Envoyé seul au charbon sur la rédaction de deux articles, Jérome Hourdeaux est rejoint au lendemain du week-end par Edwy Plenel, qui peut se reposer sur ses analyses. Ce dernier peut alors alléguer en introduction de son partis pris "Quand ils sont venus chercher Assange", que « Il y a plein de raisons légitimes d’être indifférent au sort de Julian Assange… ».
Parmi d’autres, une « raison légitime » de l’argumentaire de son employé dans l’histoire d’une déchéance, c’est que « beaucoup s’interrogent… sur la ligne éditoriale de Julian Assange », illustrée par des discours qui « surprennent », dont celui « dans lequel il appelle “à oublier le concept de liberté individuelle, qui n’existe plus“ ». C’est très choquant, en effet ; pas pour tous les « libéraux », somme toute : le philosophe libéral de gauche John Dewey déclarait dès 1935 la défaite des défenseurs de la liberté individuelle et collective; mais cette citation est surtout une faute de précipitation. Hors contexte, c’est exactement le contraire de ce que disait Assange. À la suite des révélations de Snowden en lien avec WikiLeaks, révélant les interceptions massives réalisées à l’intérieur du Royaume-Uni, Assange s’exprime par écran interposé : « On savait que les mails venant de l’étranger étaient captés, mais il y a deux semaines, on a découvert que cela se passe aussi à l’intérieur du pays, […], mais aujourd’hui les technologies sont beaucoup plus faciles à gérer c’est pourquoi cela va se développer, c’est pourquoi nous devons oublier ce concept de liberté individuelle, qui n’existe plus. Nous devons faire attention de quelle est la société qui va naître en résultat de ce qui se passe. Nous devons comprendre quels sont les mécanismes qui nous permettront d’éviter le conformisme…».
Trop pressé d’interroger l’éthique de l’autre, on finit par s’emmêler les pinceaux de sa propre éthique journalistique. Et la tournure s’aggrave quand votre directeur éditorial reprend implicitement vos écrits sans les corriger lui-même. Faut dire qu’Assange, y cumule, non ?

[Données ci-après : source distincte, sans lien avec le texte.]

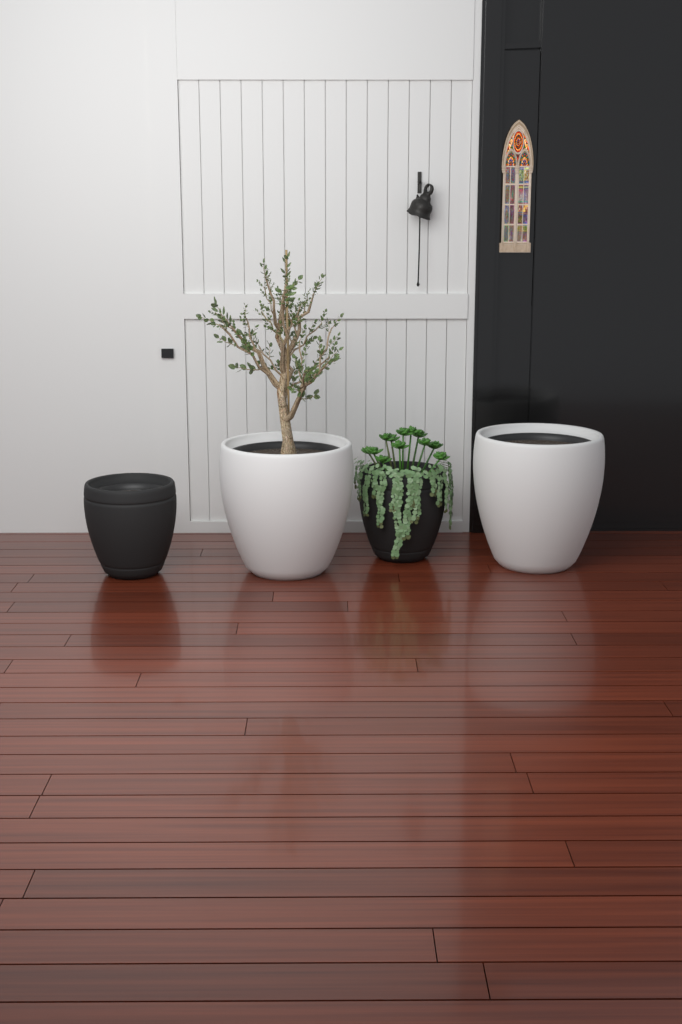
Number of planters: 4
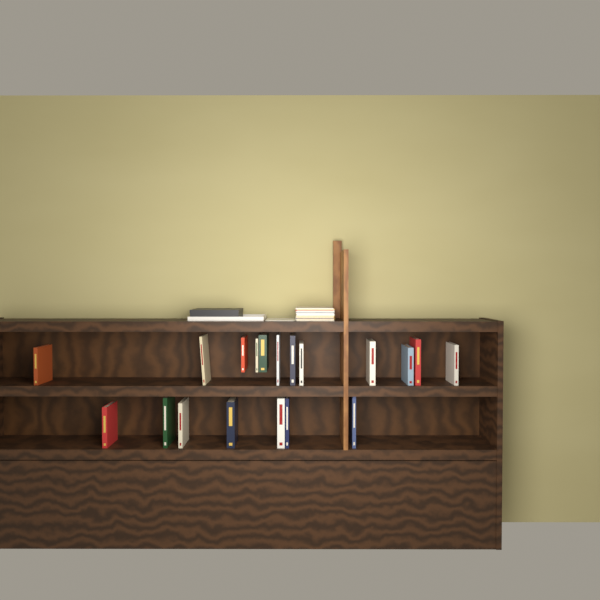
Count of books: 19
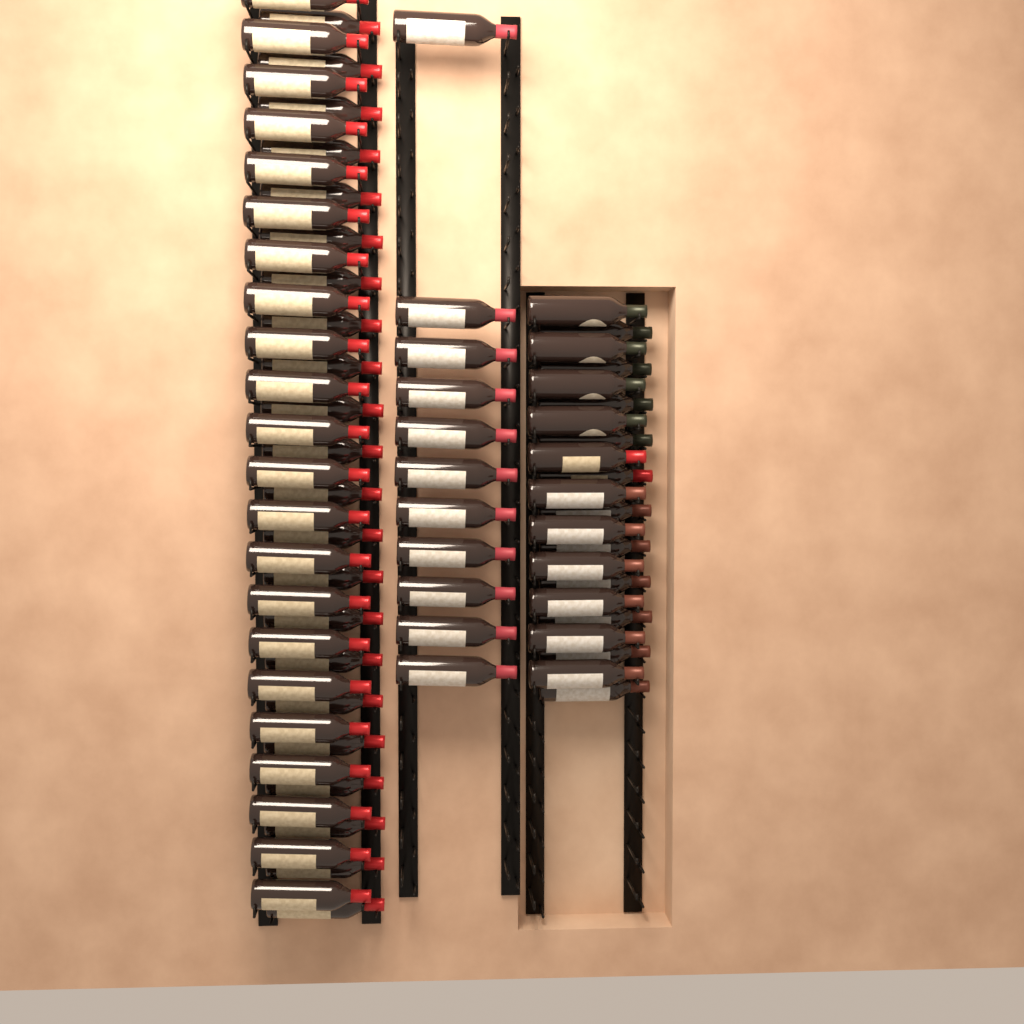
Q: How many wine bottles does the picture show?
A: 77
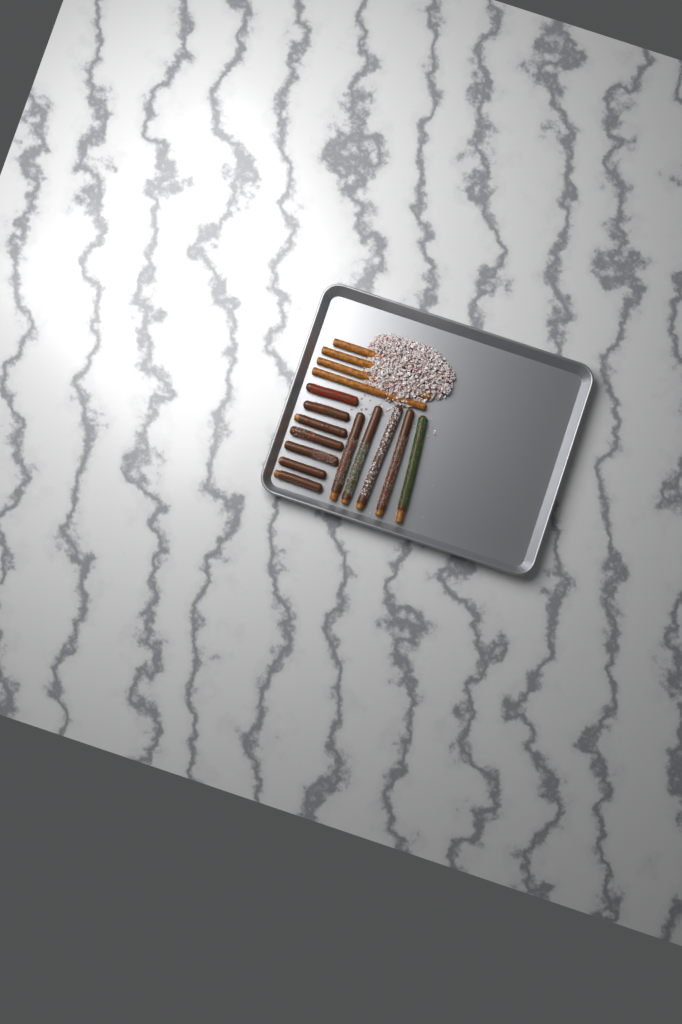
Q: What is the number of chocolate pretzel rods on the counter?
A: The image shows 12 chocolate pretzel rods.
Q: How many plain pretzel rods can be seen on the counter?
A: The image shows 4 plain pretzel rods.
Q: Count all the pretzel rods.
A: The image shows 16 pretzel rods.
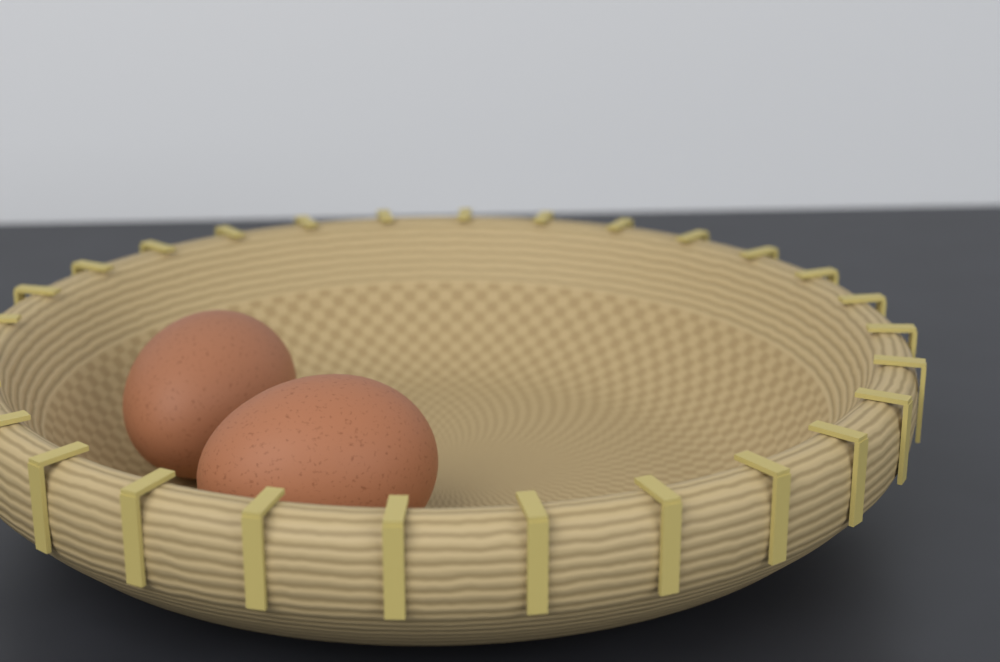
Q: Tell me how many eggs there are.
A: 2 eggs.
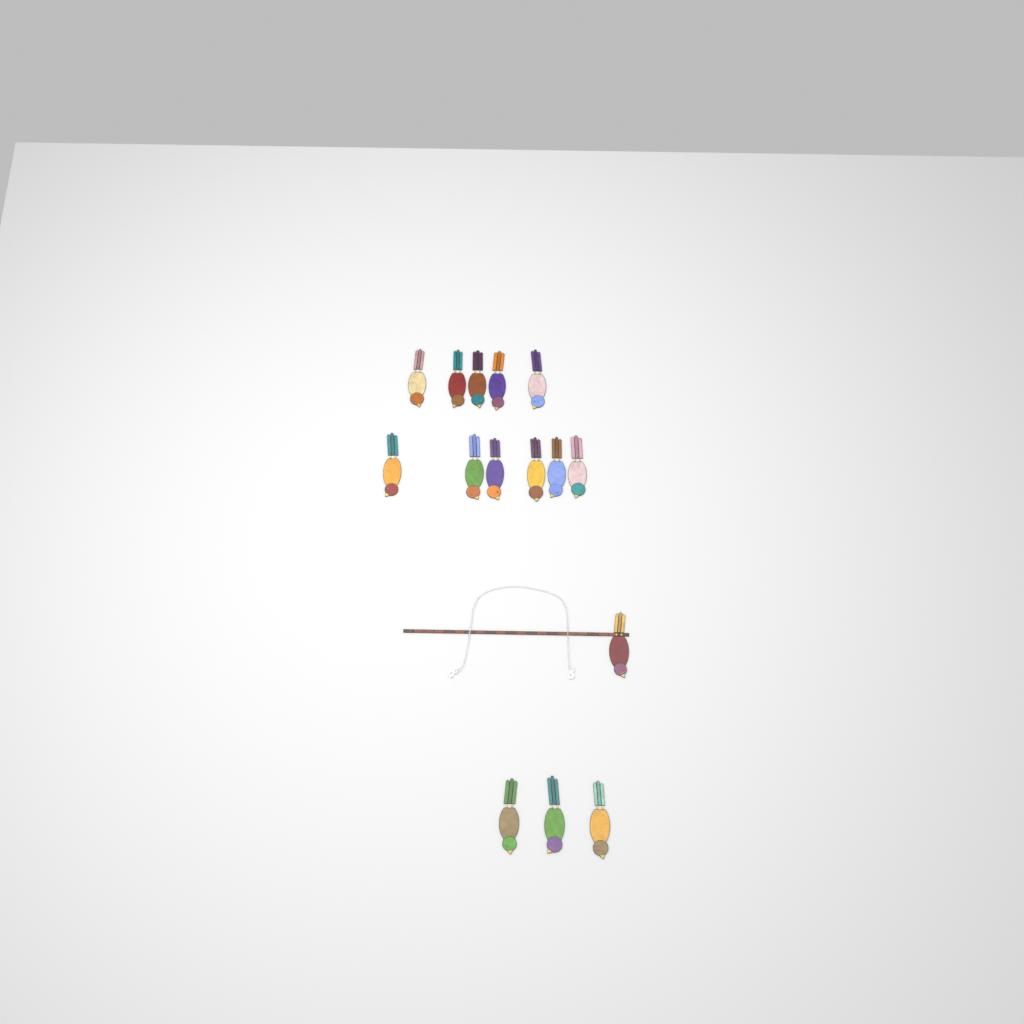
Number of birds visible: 15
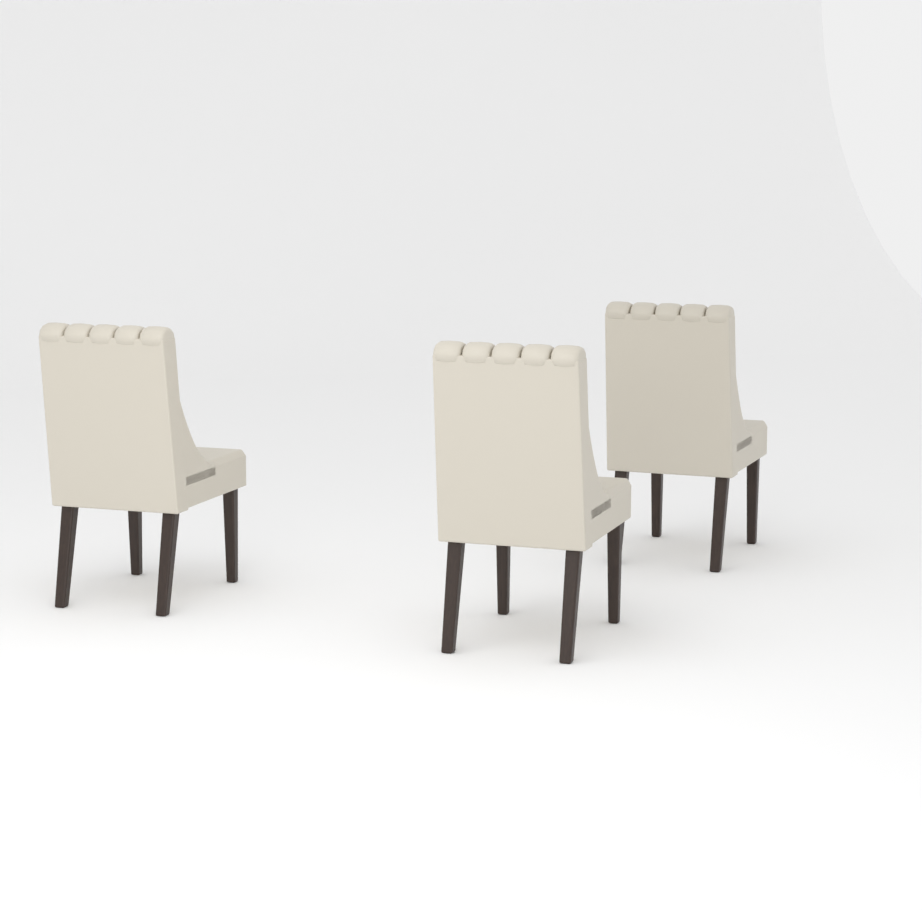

Cet aventurisme « égocentrique » a « fait le vide autour de lui », et Edwy Plenel donc, y verrait une des raisons « d’être indifférent au sort de Julian Assange ». Edwy Plenel invite-t-il donc à continuer à faire le vide ? Non, il appelle à soutenir Julian Assange en se bouchant le nez. En visitant la puante tannerie à la médina de Fez, les marocains offrent un brin de menthe pour soulager les narines. Mediapart pourrait-il faire un appel à dons pour distribuer de la menthe aux défenseurs d’Assange ?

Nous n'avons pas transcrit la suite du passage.